4. Model export and prediction

4.1 Model export

inference model (model saved by paddle.jit.save) Generally, it is model training, a solidified model that saves the model structure and model parameters in a file, and is mostly used to predict deployment scenarios. The model saved during the training process is the checkpoints model, and only the parameters of the model are saved, which are mostly used to resume training. Compared with the checkpoints model, the inference model will additionally save the structural information of the model. It has superior performance in predicting deployment and accelerating reasoning, and is flexible and convenient, and is suitable for actual system integration.

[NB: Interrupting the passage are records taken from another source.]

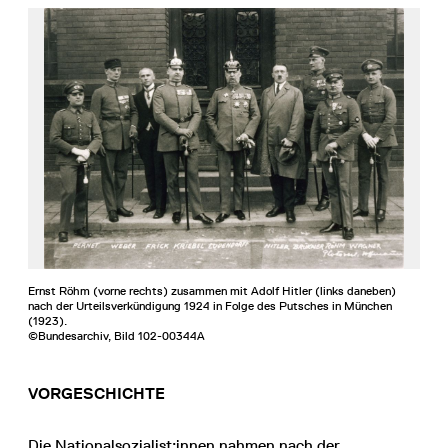
Ernst Röhm (vorne rechts) zusammen mit Adolf Hitler (links daneben)
nach der Urteilsverkündigung 1924 in Folge des Putsches in München
(1923).
©Bundesarchiv, Bild 102-00344A
VORGESCHICHTE
Die Nationalsozialist:innen nahmen nach der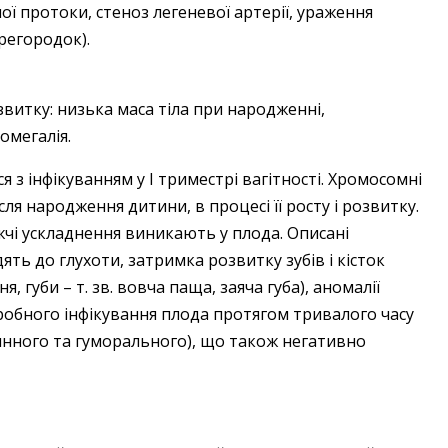
ї протоки, стеноз легеневої артерії, ураження
регородок).
витку: низька маса тіла при народженні,
омегалія.
 з інфікуванням у I триместрі вагітності. Хромосомні
я народження дитини, в процесі її росту і розвитку.
жчі ускладнення виникають у плода. Описані
ть до глухоти, затримка розвитку зубів і кісток
 губи – т. зв. вовча паща, заяча губа), аномалії
тробного інфікування плода протягом тривалого часу
тинного та гуморального), що також негативно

The way to convert the form recognition model to the inference model is the same as the text detection and recognition, as follows:

# -c Set the training algorithm yml configuration file
# -o Set optional parameters
# Global.pretrained_model parameter Set the training model address to be converted without adding the file suffix .pdmodel, .pdopt or .pdparams.
# Global.save_inference_dir Set the address where the converted model will be saved.

python3 tools/export_model.py -c configs/table/SLANet.yml -o Global.pretrained_model=./pretrain_models/SLANet/best_accuracy  Global.save_inference_dir=./inference/SLANet/

After the conversion is successful, there are three files in the model save directory:

inference/SLANet/
    ├── inference.pdiparams         # The parameter file of inference model
    ├── inference.pdiparams.info    # The parameter information of inference model, which can be ignored
    └── inference.pdmodel           # The program file of model

4.2 Prediction

After the model is exported, use the following command to complete the prediction of the inference model

python3.7 table/predict_structure.py \
    --table_model_dir={path/to/inference model} \
    --table_char_dict_path=../ppocr/utils/dict/table_structure_dict_ch.txt \
    --image_dir=docs/table/table.jpg \
    --output=../output/table

Input image:

Get the prediction result of the input image:

['<html>', '<body>', '<table>', '<thead>', '<tr>', '<td></td>', '<td></td>', '<td></td>', '<td></td>', '<td></td>', '</tr>', '</thead>', '<tbody>', '<tr>', '<td></td>', '<td></td>', '<td></td>', '<td></td>', '<td></td>', '</tr>', '<tr>', '<td></td>', '<td></td>', '<td></td>', '<td></td>', '<td></td>', '</tr>', '<tr>', '<td></td>', '<td></td>', '<td></td>', '<td></td>', '<td></td>', '</tr>', '<tr>', '<td></td>', '<td></td>', '<td></td>', '<td></td>', '<td></td>', '</tr>', '<tr>', '<td></td>', '<td></td>', '<td></td>', '<td></td>', '<td></td>', '</tr>', '<tr>', '<td></td>', '<td></td>', '<td></td>', '<td></td>', '<td></td>', '</tr>', '<tr>', '<td></td>', '<td></td>', '<td></td>', '<td></td>', '<td></td>', '</tr>', '<tr>', '<td></td>', '<td></td>', '<td></td>', '<td></td>', '<td></td>', '</tr>', '<tr>', '<td></td>', '<td></td>', '<td></td>', '<td></td>', '<td></td>', '</tr>', '<tr>', '<td></td>', '<td></td>', '<td></td>', '<td></td>', '<td></td>', '</tr>', '<tr>', '<td></td>', '<td></td>', '<td></td>', '<td></td>', '<td></td>', '</tr>', '<tr>', '<td></td>', '<td></td>', '<td></td>', '<td></td>', '<td></td>', '</tr>', '<tr>', '<td></td>', '<td></td>', '<td></td>', '<td></td>', '<td></td>', '</tr>', '<tr>', '<td></td>', '<td></td>', '<td></td>', '<td></td>', '<td></td>', '</tr>', '<tr>', '<td></td>', '<td></td>', '<td></td>', '<td></td>', '<td></td>', '</tr>', '</tbody>', '</table>', '</body>', '</html>'],[[320.0562438964844, 197.83375549316406, 350.0928955078125, 214.4309539794922], ... , [318.959228515625, 271.0166931152344, 353.7394104003906, 286.4538269042969]]

The cell coordinates are visualized as

5. FAQ

Q1: After the training model is transferred to the inference model, the prediction effect is inconsistent?

A: There are many such problems, and the problems are mostly caused by inconsistent preprocessing and postprocessing parameters when the trained model predicts and the preprocessing and postprocessing parameters when the inference model predicts. You can compare whether there are differences in preprocessing, postprocessing, and prediction in the configuration files used for training.